Fair Play: Written and directed by Chloe Domont, this is a steamy Netflix thriller about Emily (Phoebe Dynevor) and Luke (Alden Ehrenreich), two analysts who work at a fast-paced Manhattan hedge fund that is straight out of Wolf of Wall Street. The two of them have been dating for a while, and the movie opens with their engagement (5-minute spoiler alert?), but no one at work has any idea that they are a couple (in flagrant violation of every HR rule in the book). Luke wants to disclose their relationship once he gets a big promotion that's up for grabs at work. Of course, Emily gets that promotion instead, and things quickly deteriorate into a resentful paranoid hellscape.

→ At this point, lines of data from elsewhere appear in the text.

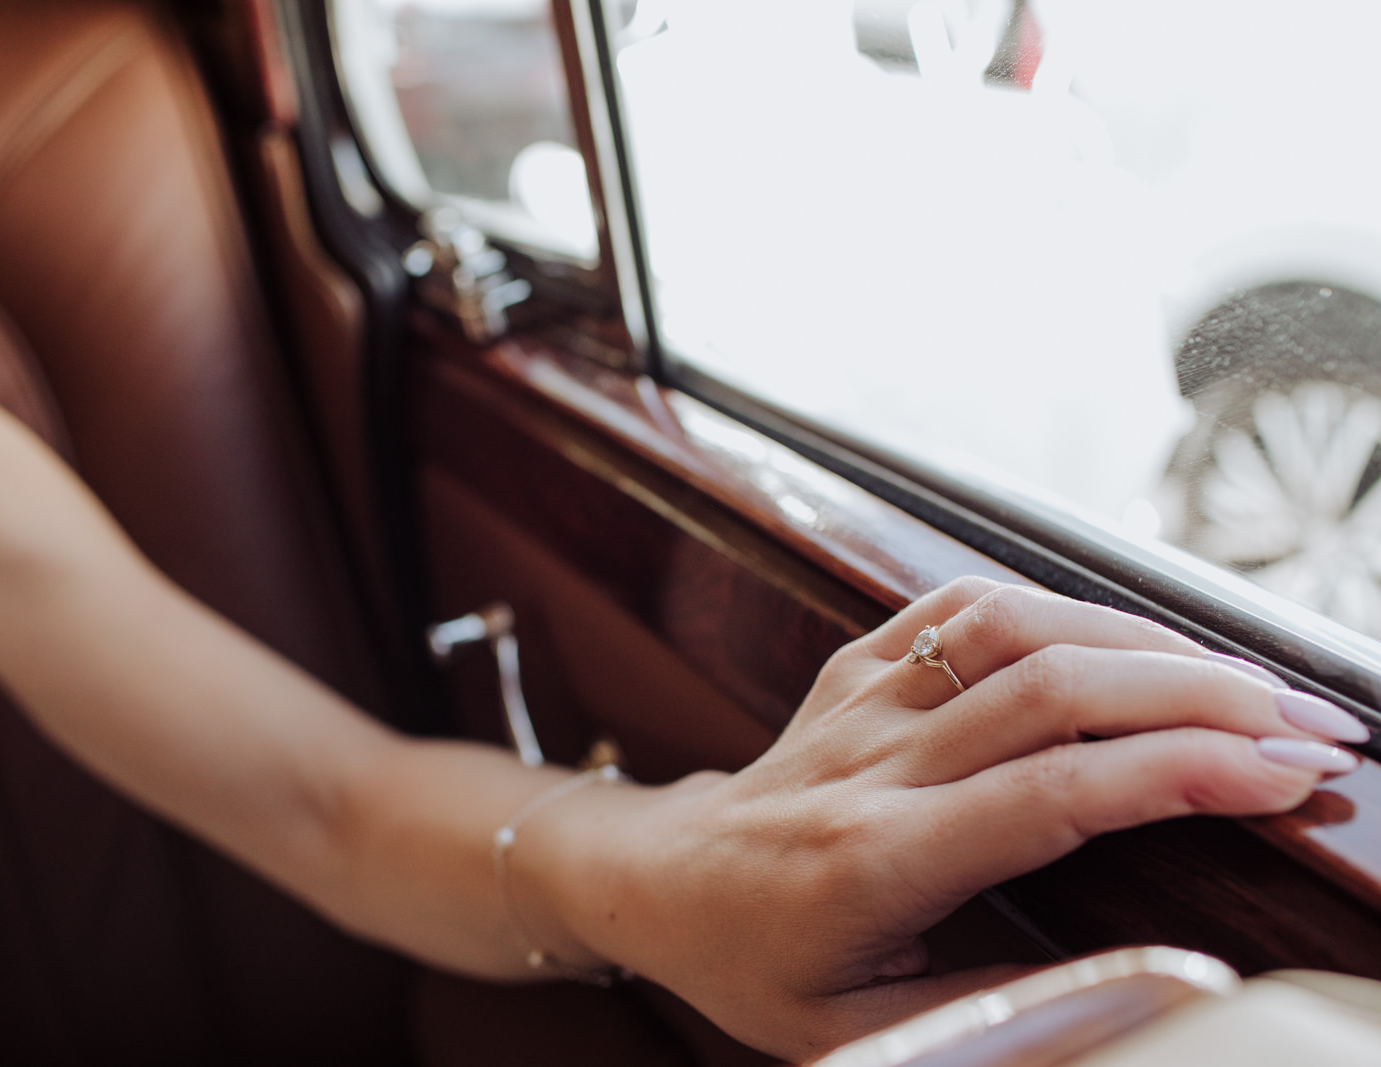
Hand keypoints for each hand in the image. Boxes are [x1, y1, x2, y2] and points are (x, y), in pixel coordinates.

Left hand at [539, 578, 1364, 1060]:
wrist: (656, 882)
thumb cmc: (756, 967)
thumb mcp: (863, 1034)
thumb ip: (998, 1012)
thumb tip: (1143, 985)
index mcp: (872, 863)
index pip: (1050, 795)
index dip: (1179, 774)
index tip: (1287, 776)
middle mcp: (868, 765)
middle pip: (1050, 692)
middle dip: (1198, 699)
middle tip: (1314, 727)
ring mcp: (855, 700)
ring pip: (1011, 628)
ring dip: (1141, 639)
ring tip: (1247, 679)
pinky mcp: (851, 664)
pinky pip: (954, 605)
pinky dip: (1052, 601)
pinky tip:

This is a twisty movie and it's reasonably watchable for a while, commenting on a lot of familiar gender dynamics and misogyny and the general finance bro douchiness of it all. I was also distracted by a large number of British actors who were playing very staunch New Yorkers and doing the classic "English actor does accent they have learned by watching American movies." But towards the end, everything got way too disturbing and I found myself unable to root for anybody. While Luke was definitely a terrible, terrible partner, I found myself equally fed up with Emily for retaliating with bad behavior, and treating Luke like dirt in the same way that he was dismissive of her. Sometimes I fear that people think feminism means that women get to act just like men, whereas I think the whole point of feminism is that women usually have more emotional intelligence and we need to make it more acceptable for men to act like women. Unfortunately, this film just goes off a cliff with everyone being obsessed with money and status and sex and violence. But, as a positive blow for feminism, this movie does not shy away from featuring a graphic amount of period sex. Rebecca Bunch would have been proud.